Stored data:
• • • • •

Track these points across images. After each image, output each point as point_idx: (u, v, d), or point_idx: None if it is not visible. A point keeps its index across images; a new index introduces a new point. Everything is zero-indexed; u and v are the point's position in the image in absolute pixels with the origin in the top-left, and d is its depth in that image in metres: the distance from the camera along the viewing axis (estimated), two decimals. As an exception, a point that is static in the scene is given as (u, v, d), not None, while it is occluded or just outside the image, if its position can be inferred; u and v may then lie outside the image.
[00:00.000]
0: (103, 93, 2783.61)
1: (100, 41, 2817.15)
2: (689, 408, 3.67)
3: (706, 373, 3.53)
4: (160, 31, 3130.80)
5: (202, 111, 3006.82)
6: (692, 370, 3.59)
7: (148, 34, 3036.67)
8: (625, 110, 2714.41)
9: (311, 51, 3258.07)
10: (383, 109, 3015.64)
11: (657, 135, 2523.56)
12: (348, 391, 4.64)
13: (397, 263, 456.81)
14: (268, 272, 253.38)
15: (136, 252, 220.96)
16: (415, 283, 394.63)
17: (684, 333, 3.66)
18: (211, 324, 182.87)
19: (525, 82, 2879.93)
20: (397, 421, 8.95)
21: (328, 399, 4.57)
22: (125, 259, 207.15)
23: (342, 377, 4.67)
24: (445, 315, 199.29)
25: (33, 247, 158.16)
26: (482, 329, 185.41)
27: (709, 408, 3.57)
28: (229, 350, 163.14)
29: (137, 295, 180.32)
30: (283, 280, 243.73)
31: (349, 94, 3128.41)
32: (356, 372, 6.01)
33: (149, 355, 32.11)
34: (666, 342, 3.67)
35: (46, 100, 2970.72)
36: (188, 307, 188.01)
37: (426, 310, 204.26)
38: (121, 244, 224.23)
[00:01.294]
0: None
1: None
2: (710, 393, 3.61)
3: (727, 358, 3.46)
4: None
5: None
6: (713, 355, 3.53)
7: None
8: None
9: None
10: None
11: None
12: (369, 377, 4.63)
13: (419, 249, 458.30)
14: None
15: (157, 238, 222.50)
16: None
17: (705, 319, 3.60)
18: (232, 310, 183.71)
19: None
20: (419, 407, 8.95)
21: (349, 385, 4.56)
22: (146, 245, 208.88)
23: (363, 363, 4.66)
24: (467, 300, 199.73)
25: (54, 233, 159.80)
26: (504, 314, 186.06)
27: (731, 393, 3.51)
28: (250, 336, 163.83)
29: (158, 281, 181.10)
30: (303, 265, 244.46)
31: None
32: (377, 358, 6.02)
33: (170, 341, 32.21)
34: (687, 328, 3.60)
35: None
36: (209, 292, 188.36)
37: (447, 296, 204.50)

• • • • •

WORK REQUEST: Line by line, transcribe the data exactly.

SOLUTION TO THIS PROBLEM:
Track these points across images. After each image, output each point as point_idx: (u, v, d), or point_idx: None if it is not visible. A point keeps its index across images; a new index introduces a new point. Everything is zero-indexed; u and v are the point's position in the image in absolute pixels with the origin in the top-left, and d is its depth in that image in metres: the distance from the camera along the viewing axis (estimated), two decimals. As an exception, a point that is static in the scene is given as (u, v, d), not None, while it is occluded or just outside the image, if its position can be inferred; u and v may then lie outside the image.
[00:00.000]
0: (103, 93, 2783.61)
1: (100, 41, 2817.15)
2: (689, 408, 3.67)
3: (706, 373, 3.53)
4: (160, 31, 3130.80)
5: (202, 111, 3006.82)
6: (692, 370, 3.59)
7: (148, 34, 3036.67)
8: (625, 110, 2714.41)
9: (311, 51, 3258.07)
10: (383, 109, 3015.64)
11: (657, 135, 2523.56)
12: (348, 391, 4.64)
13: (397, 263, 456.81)
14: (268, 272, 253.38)
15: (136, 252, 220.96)
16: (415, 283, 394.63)
17: (684, 333, 3.66)
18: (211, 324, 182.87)
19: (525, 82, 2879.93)
20: (397, 421, 8.95)
21: (328, 399, 4.57)
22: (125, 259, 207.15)
23: (342, 377, 4.67)
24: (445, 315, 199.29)
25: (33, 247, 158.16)
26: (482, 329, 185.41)
27: (709, 408, 3.57)
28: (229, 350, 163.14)
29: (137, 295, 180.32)
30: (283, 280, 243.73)
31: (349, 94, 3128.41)
32: (356, 372, 6.01)
33: (149, 355, 32.11)
34: (666, 342, 3.67)
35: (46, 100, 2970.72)
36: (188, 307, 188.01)
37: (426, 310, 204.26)
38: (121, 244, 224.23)
[00:01.294]
0: None
1: None
2: (710, 393, 3.61)
3: (727, 358, 3.46)
4: None
5: None
6: (713, 355, 3.53)
7: None
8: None
9: None
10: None
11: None
12: (369, 377, 4.63)
13: (419, 249, 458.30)
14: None
15: (157, 238, 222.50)
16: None
17: (705, 319, 3.60)
18: (232, 310, 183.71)
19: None
20: (419, 407, 8.95)
21: (349, 385, 4.56)
22: (146, 245, 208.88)
23: (363, 363, 4.66)
24: (467, 300, 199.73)
25: (54, 233, 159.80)
26: (504, 314, 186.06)
27: (731, 393, 3.51)
28: (250, 336, 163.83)
29: (158, 281, 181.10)
30: (303, 265, 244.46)
31: None
32: (377, 358, 6.02)
33: (170, 341, 32.21)
34: (687, 328, 3.60)
35: None
36: (209, 292, 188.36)
37: (447, 296, 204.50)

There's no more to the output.